What you should do = Your answer should be the number of lines in the listing that hold the string "Streuer", with no other words.

** Opening Given records block **

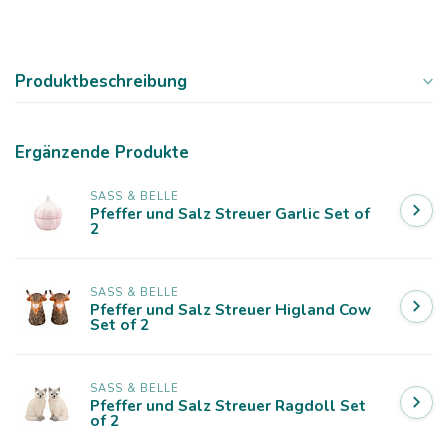
Produktbeschreibung
Ergänzende Produkte
SASS & BELLE
Pfeffer und Salz Streuer Garlic Set of
2
SASS & BELLE
Pfeffer und Salz Streuer Higland Cow
Set of 2
SASS & BELLE
Pfeffer und Salz Streuer Ragdoll Set
of 2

** Closing Given records block **

Response = 3